> _SOURCE PASSAGE_:

▶

How much will the underfunded
pension benefits of government employees cost taxpayers? The answer is usually
given in trillions of dollars, and the implications of such figures are
difficult for most people to comprehend. These calculations also generally
reflect only legacy liabilities — what would be owed if pensions were frozen
today. Yet with each passing day, the problem grows as states fail to set aside
sufficient funds to cover the benefits public employees are earning.
In a recent paper, we bring the problem closer
to home. We studied how much additional money would have to be devoted annually
to state and local pension systems to achieve full funding in 30 years, a
standard period over which governments target fully funded pensions. Or, to put
a finer point on it, we researched: How much will your taxes have to increase?
We found that, on average, a
tax increase of $1,385 per U.S. household per year would be required, starting
immediately and growing with the size of the public sector. An alternative
would be public-sector budget cuts of a similar magnitude, or a combination of
tax increases and cuts adding up to this amount.
For some states these numbers
are much higher. New York taxpayers would need to contribute more than $2,250
per household per year over the next 30 years. In Oregon, the amount is $2,140;
in Ohio, it is $2,051; in New Jersey, $2,000. California ($1,994), Minnesota
($1,928) and Illinois ($1,907) are not far behind.
Most states have traditional
defined-benefit pension systems, which guarantee a certain payment upon
retirement. In the past 10 years a handful of states have added
defined-contribution elements, in which workers share in the market risk of
their pension investments, as most private-sector workers do through IRAs or
401(k) plans.
Most of these modifications,
however, affect only new hires. Under legislation Virginia passed in April, for
example, new employees will have about 40 percent of their defined-benefit
pensions replaced by small 401(k)-style plans. As a result, Virginia’s annual
household burden of $1,066 will fall around 20 percent. Virginia’s load will
remain heavier than that of Maryland, which is in better shape than all but 12
states but nonetheless requires an additional $818 per household each year.

◀

(Collected data)
▶

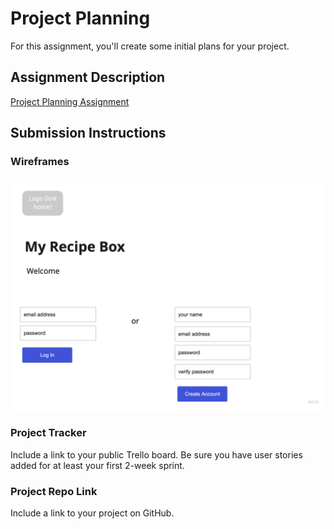 # Project Planning
For this assignment, you'll create some initial plans for your project.

## Assignment Description
[Project Planning Assignment](https://education.launchcode.org/liftoff/modules/assignments/project-planning)

## Submission Instructions

### Wireframes

![alt text](https://github.com/Sami-Freese/liftoff-assignments/blob/master/P3-Project_Planning/MyRecipeBoxWireFrameLogIn.jpg "Login/Register Page")

### Project Tracker

Include a link to your public Trello board. Be sure you have user stories added for at least your first 2-week sprint.

### Project Repo Link

Include a link to your project on GitHub.
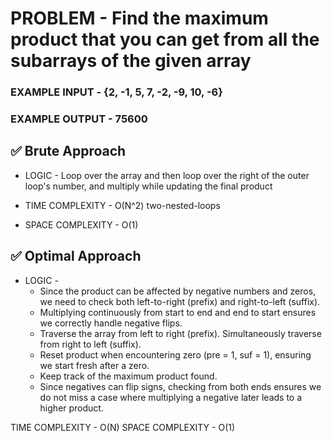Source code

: # PROBLEM - Find the maximum product that you can get from all the subarrays of the given array


### EXAMPLE INPUT - {2, -1, 5, 7, -2, -9, 10, -6}
### EXAMPLE OUTPUT - 75600


## ✅ Brute Approach

- LOGIC - Loop over the array and then loop over the right of the outer loop's number, and multiply while
updating the final product

- TIME COMPLEXITY - O(N^2) two-nested-loops
- SPACE COMPLEXITY - O(1)

## ✅ Optimal Approach

- LOGIC - 
    - Since the product can be affected by negative numbers and zeros, we need to check both left-to-right (prefix) and right-to-left (suffix).
    - Multiplying continuously from start to end and end to start ensures we correctly handle negative flips.
    - Traverse the array from left to right (prefix).
    Simultaneously traverse from right to left (suffix).
    - Reset product when encountering zero (pre = 1, suf = 1), ensuring we start fresh after a zero.
    - Keep track of the maximum product found.
    - Since negatives can flip signs, checking from both ends ensures we do not miss a case where multiplying a negative later leads to a higher product.

TIME COMPLEXITY - O(N) 
SPACE COMPLEXITY - O(1)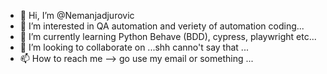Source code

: - 👋 Hi, I’m @Nemanjadjurovic
- 👀 I’m interested in QA automation and veriety of automation coding...
- 🌱 I’m currently learning Python Behave (BDD), cypress, playwright etc...
- 💞️ I’m looking to collaborate on ...shh canno't say that ...
- 📫 How to reach me --> go use my email or something ...

<!---
Nemanjadjurovic/Nemanjadjurovic is a ✨ special ✨ repository because its `README.md` (this file) appears on your GitHub profile.
You can click the Preview link to take a look at your changes.
--->
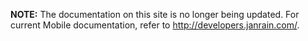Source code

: **NOTE:** The documentation on this site is no longer being updated. For current Mobile documentation,
refer to http://developers.janrain.com/.
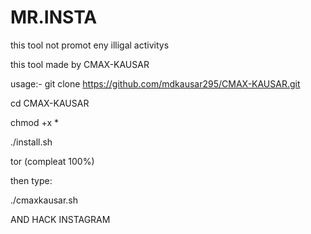 # MR.INSTA
this tool not promot eny illigal activitys 


this tool made by CMAX-KAUSAR

usage:-
git clone https://github.com/mdkausar295/CMAX-KAUSAR.git

cd CMAX-KAUSAR

chmod +x *

./install.sh

tor (compleat 100%)

then type:

./cmaxkausar.sh

AND HACK INSTAGRAM
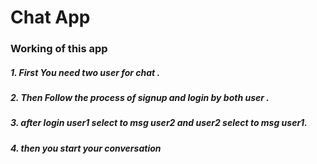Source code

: # Chat App
### Working of this app

##### 1. First You need two user for chat .
##### 2. Then Follow the process of signup and login by both user .
##### 3. after login user1 select to msg user2 and user2 select to msg user1.
##### 4. then you start your conversation
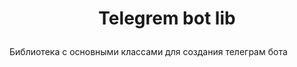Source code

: # **<p align="center">Telegrem bot lib</p>**

Библиотека с основными классами для создания телеграм бота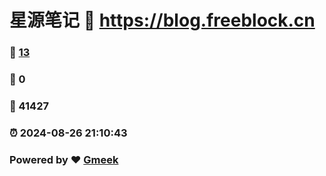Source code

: # 星源笔记 :link: https://blog.freeblock.cn 
### :page_facing_up: [13](https://blog.freeblock.cn/tag.html) 
### :speech_balloon: 0 
### :hibiscus: 41427 
### :alarm_clock: 2024-08-26 21:10:43 
### Powered by :heart: [Gmeek](https://github.com/Meekdai/Gmeek)
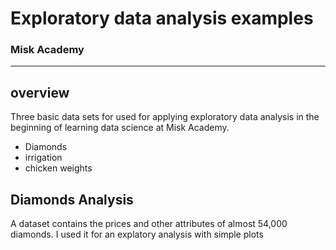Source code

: Exploratory data analysis examples
================

### Misk Academy

-----

## overview 

Three basic data sets for used for applying exploratory data analysis in the beginning of learning data science at Misk Academy.

- Diamonds 
- irrigation 
- chicken weights


## Diamonds Analysis 

A dataset contains the prices and other attributes of almost 54,000 diamonds. 
I used it for an explatory analysis with simple plots 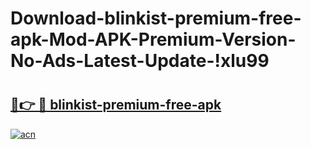 # Download-blinkist-premium-free-apk-Mod-APK-Premium-Version-No-Ads-Latest-Update-!xlu99

# <h2><a href="https://y7ae1u.esa.edu.pl?title=blinkist-premium-free-apk&ref=xlu99">🔗👉 🔴 blinkist-premium-free-apk</a></h2>

[![acn](https://github.com/user-attachments/assets/0f9c940e-d8b0-45ae-aac7-cd30a18b3e1c)](https://y7ae1u.esa.edu.pl?title=blinkist-premium-free-apk&ref=xlu99)

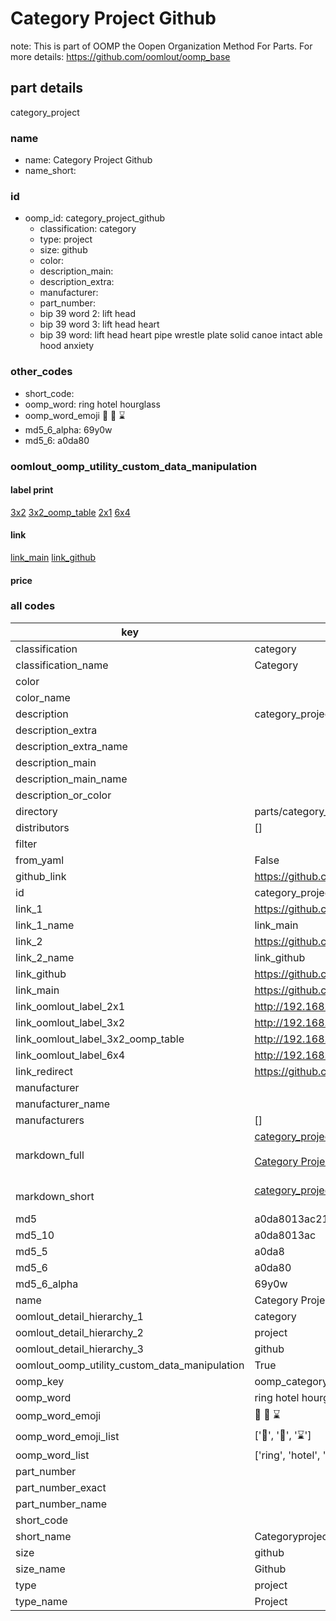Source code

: # Category Project Github  

note: This is part of OOMP the Oopen Organization Method For Parts. For more details: https://github.com/oomlout/oomp_base

##  part details
  



category_project



### name
* name: Category Project Github
* name_short: 
### id
* oomp_id: category_project_github
  * classification: category
  * type: project
  * size: github
  * color: 
  * description_main: 
  * description_extra: 
  * manufacturer: 
  * part_number: 
  * bip 39 word 2: lift head
  * bip 39 word 3: lift head heart
  * bip 39 word: lift head heart pipe wrestle plate solid canoe intact able hood anxiety

### other_codes
* short_code: 
* oomp_word: ring hotel hourglass
* oomp_word_emoji :ring: :hotel: :hourglass:
* md5_6_alpha: 69y0w
* md5_6: a0da80






### oomlout_oomp_utility_custom_data_manipulation
#### label print
[3x2](http://192.168.1.245:1112/?label=oomp%2069y0w)
[3x2_oomp_table](http://192.168.1.108:1112/?label=oomp%2069y0w)
[2x1](http://192.168.1.242:1112/?label=oomp%2069y0w)
[6x4](http://192.168.1.55:1112/?label=oomp%2069y0w)    

#### link

[link_main](https://github.com/oomlout/oomlout_oomp_version_1_messy/tree/main/parts/category_project_github) [link_github](https://github.com/oomlout/oomlout_oomp_version_1_messy/tree/main/parts/category_project_github)                             

#### price







### all codes 
| key | value |  
| --- | --- |  
| classification | category |  
| classification_name | Category |  
| color |  |  
| color_name |  |  
| description | category_project |  
| description_extra |  |  
| description_extra_name |  |  
| description_main |  |  
| description_main_name |  |  
| description_or_color |   |  
| directory | parts/category_project_github |  
| distributors | [] |  
| filter |  |  
| from_yaml | False |  
| github_link | https://github.com/oomlout/oomlout_oomp_part_src/tree/main/parts/category_project_github |  
| id | category_project_github |  
| link_1 | https://github.com/oomlout/oomlout_oomp_version_1_messy/tree/main/parts/category_project_github |  
| link_1_name | link_main |  
| link_2 | https://github.com/oomlout/oomlout_oomp_version_1_messy/tree/main/parts/category_project_github |  
| link_2_name | link_github |  
| link_github | https://github.com/oomlout/oomlout_oomp_version_1_messy/tree/main/parts/category_project_github |  
| link_main | https://github.com/oomlout/oomlout_oomp_version_1_messy/tree/main/parts/category_project_github |  
| link_oomlout_label_2x1 | http://192.168.1.242:1112/?label=oomp%2069y0w |  
| link_oomlout_label_3x2 | http://192.168.1.245:1112/?label=oomp%2069y0w |  
| link_oomlout_label_3x2_oomp_table | http://192.168.1.108:1112/?label=oomp%2069y0w |  
| link_oomlout_label_6x4 | http://192.168.1.55:1112/?label=oomp%2069y0w |  
| link_redirect | https://github.com/oomlout/oomlout_oomp_version_1_messy/tree/main/parts/category_project_github |  
| manufacturer |  |  
| manufacturer_name |  |  
| manufacturers | [] |  
| markdown_full | [category_project_github](none)<br>[](none)<br>[Category Project Github](none)<br><br> |  
| markdown_short | [category_project_github](none)<br><br> |  
| md5 | a0da8013ac2199d698ff2a54d49a840b |  
| md5_10 | a0da8013ac |  
| md5_5 | a0da8 |  
| md5_6 | a0da80 |  
| md5_6_alpha | 69y0w |  
| name | Category Project Github |  
| oomlout_detail_hierarchy_1 | category |  
| oomlout_detail_hierarchy_2 | project |  
| oomlout_detail_hierarchy_3 | github |  
| oomlout_oomp_utility_custom_data_manipulation | True |  
| oomp_key | oomp_category_project_github |  
| oomp_word | ring hotel hourglass |  
| oomp_word_emoji | :ring: :hotel: :hourglass: |  
| oomp_word_emoji_list | [':ring:', ':hotel:', ':hourglass:'] |  
| oomp_word_list | ['ring', 'hotel', 'hourglass'] |  
| part_number |  |  
| part_number_exact |  |  
| part_number_name |  |  
| short_code |  |  
| short_name | Categoryproject |  
| size | github |  
| size_name | Github |  
| type | project |  
| type_name | Project |  

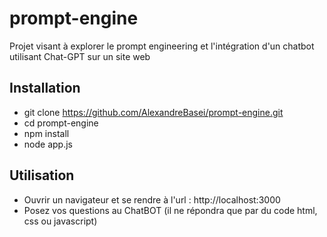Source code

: # prompt-engine
Projet visant à explorer le prompt engineering et l'intégration d'un chatbot utilisant Chat-GPT sur un site web
## Installation
- git clone https://github.com/AlexandreBasei/prompt-engine.git
- cd prompt-engine
- npm install
- node app.js
## Utilisation
- Ouvrir un navigateur et se rendre à l'url : http://localhost:3000
- Posez vos questions au ChatBOT (il ne répondra que par du code html, css ou javascript)
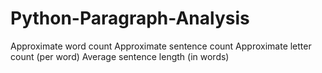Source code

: # Python-Paragraph-Analysis

 Approximate word count
 Approximate sentence count
 Approximate letter count (per word)
 Average sentence length (in words)
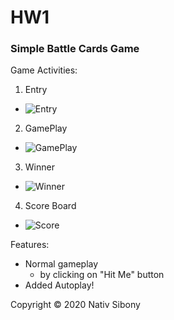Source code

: # HW1
 
### Simple Battle Cards Game
 
Game Activities:



1. Entry
  - ![Entry](../master/images/entry.png)

2. GamePlay
  - ![GamePlay](../master/images/play.png)

3. Winner
  - ![Winner](../master/images/winner.png)

4. Score Board
  - ![Score](../master/images/records.png)


Features:

* Normal gameplay 
  * by clicking on "Hit Me" button
* Added Autoplay!

Copyright © 2020 Nativ Sibony

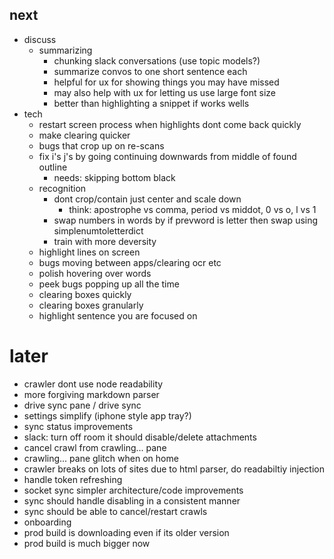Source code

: ## next

* discuss
  * summarizing
    * chunking slack conversations (use topic models?)
    * summarize convos to one short sentence each
    * helpful for ux for showing things you may have missed
    * may also help with ux for letting us use large font size
    * better than highlighting a snippet if works wells
* tech
  * restart screen process when highlights dont come back quickly
  * make clearing quicker
  * bugs that crop up on re-scans
  * fix i's j's by going continuing downwards from middle of found outline
    * needs: skipping bottom black
  * recognition
    * dont crop/contain just center and scale down
      * think: apostrophe vs comma, period vs middot, 0 vs o, l vs 1
    * swap numbers in words by if prevword is letter then swap using simplenumtoletterdict
    * train with more deversity
  * highlight lines on screen
  * bugs moving between apps/clearing ocr etc
  * polish hovering over words
  * peek bugs popping up all the time
  * clearing boxes quickly
  * clearing boxes granularly
  * highlight sentence you are focused on

# later

* crawler dont use node readability
* more forgiving markdown parser
* drive sync pane / drive sync
* settings simplify (iphone style app tray?)
* sync status improvements
* slack: turn off room it should disable/delete attachments
* cancel crawl from crawling... pane
* crawling... pane glitch when on home
* crawler breaks on lots of sites due to html parser, do readabiltiy injection
* handle token refreshing
* socket sync simpler architecture/code improvements
* sync should handle disabling in a consistent manner
* sync should be able to cancel/restart crawls
* onboarding
* prod build is downloading even if its older version
* prod build is much bigger now
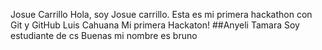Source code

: Josue Carrillo
Hola, soy Josue carrillo. Esta es mi primera hackathon con Git y GitHub 
Luis Cahuana
Mi primera Hackaton!
##Anyeli Tamara 
Soy estudiante de cs
Buenas mi nombre es bruno
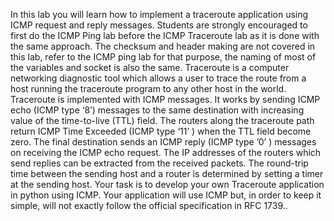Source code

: In this lab you will learn how to implement a traceroute application using ICMP request and reply
messages. Students are strongly encouraged to first do the ICMP Ping lab before the ICMP Traceroute
lab as it is done with the same approach. The checksum and header making are not covered in this lab,
refer to the ICMP ping lab for that purpose, the naming of most of the variables and socket is also the
same.
Traceroute is a computer networking diagnostic tool which allows a user to trace the route from a host
running the traceroute program to any other host in the world. Traceroute is implemented with ICMP
messages. It works by sending ICMP echo (ICMP type ‘8’) messages to the same destination with
increasing value of the time-to-live (TTL) field. The routers along the traceroute path return ICMP Time
Exceeded (ICMP type ‘11’ ) when the TTL field become zero. The final destination sends an ICMP reply
(ICMP type ’0’ ) messages on receiving the ICMP echo request. The IP addresses of the routers which
send replies can be extracted from the received packets. The round-trip time between the sending host and
a router is determined by setting a timer at the sending host.
Your task is to develop your own Traceroute application in python using ICMP. Your application will use
ICMP but, in order to keep it simple, will not exactly follow the official specification in RFC 1739..
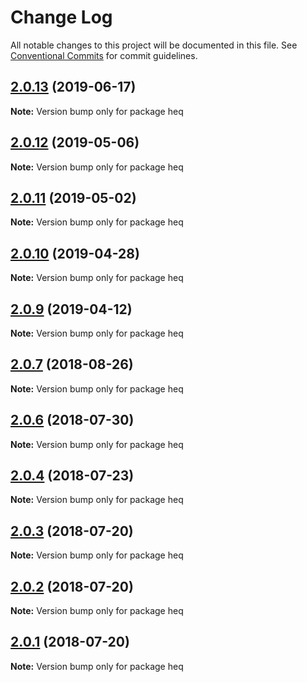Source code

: # Change Log

All notable changes to this project will be documented in this file.
See [Conventional Commits](https://conventionalcommits.org) for commit guidelines.

## [2.0.13](https://github.com/tungv/heq/compare/heq@2.0.12...heq@2.0.13) (2019-06-17)

**Note:** Version bump only for package heq





<a name="2.0.12"></a>
## [2.0.12](https://github.com/tungv/heq/compare/heq@2.0.11...heq@2.0.12) (2019-05-06)




**Note:** Version bump only for package heq

<a name="2.0.11"></a>
## [2.0.11](https://github.com/tungv/heq/compare/heq@2.0.10...heq@2.0.11) (2019-05-02)




**Note:** Version bump only for package heq

<a name="2.0.10"></a>
## [2.0.10](https://github.com/tungv/heq/compare/heq@2.0.9...heq@2.0.10) (2019-04-28)




**Note:** Version bump only for package heq

<a name="2.0.9"></a>
## [2.0.9](https://github.com/tungv/heq/compare/heq@2.0.8...heq@2.0.9) (2019-04-12)




**Note:** Version bump only for package heq

<a name="2.0.7"></a>
## [2.0.7](https://github.com/tungv/heq/compare/heq@2.0.6...heq@2.0.7) (2018-08-26)




**Note:** Version bump only for package heq

<a name="2.0.6"></a>
## [2.0.6](https://github.com/tungv/heq/compare/heq@2.0.5...heq@2.0.6) (2018-07-30)




**Note:** Version bump only for package heq

<a name="2.0.4"></a>
## [2.0.4](https://github.com/tungv/heq/compare/heq@2.0.3...heq@2.0.4) (2018-07-23)




**Note:** Version bump only for package heq

<a name="2.0.3"></a>
## [2.0.3](https://github.com/tungv/heq/compare/heq@2.0.2...heq@2.0.3) (2018-07-20)




**Note:** Version bump only for package heq

<a name="2.0.2"></a>
## [2.0.2](https://github.com/tungv/heq/compare/heq@2.0.1...heq@2.0.2) (2018-07-20)




**Note:** Version bump only for package heq

<a name="2.0.1"></a>
## [2.0.1](https://github.com/tungv/heq/compare/heq@2.0.0...heq@2.0.1) (2018-07-20)




**Note:** Version bump only for package heq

◀

> _WHAT IS BEING ASKED_:
According to the passage on public pension funding, what average annual tax increase per U.S. household would be required to reach full funding in 30 years? The records play no part in what comes next.

> _OUTPUT_:
$1,385 per household per year, starting immediately and growing with the size of the public sector.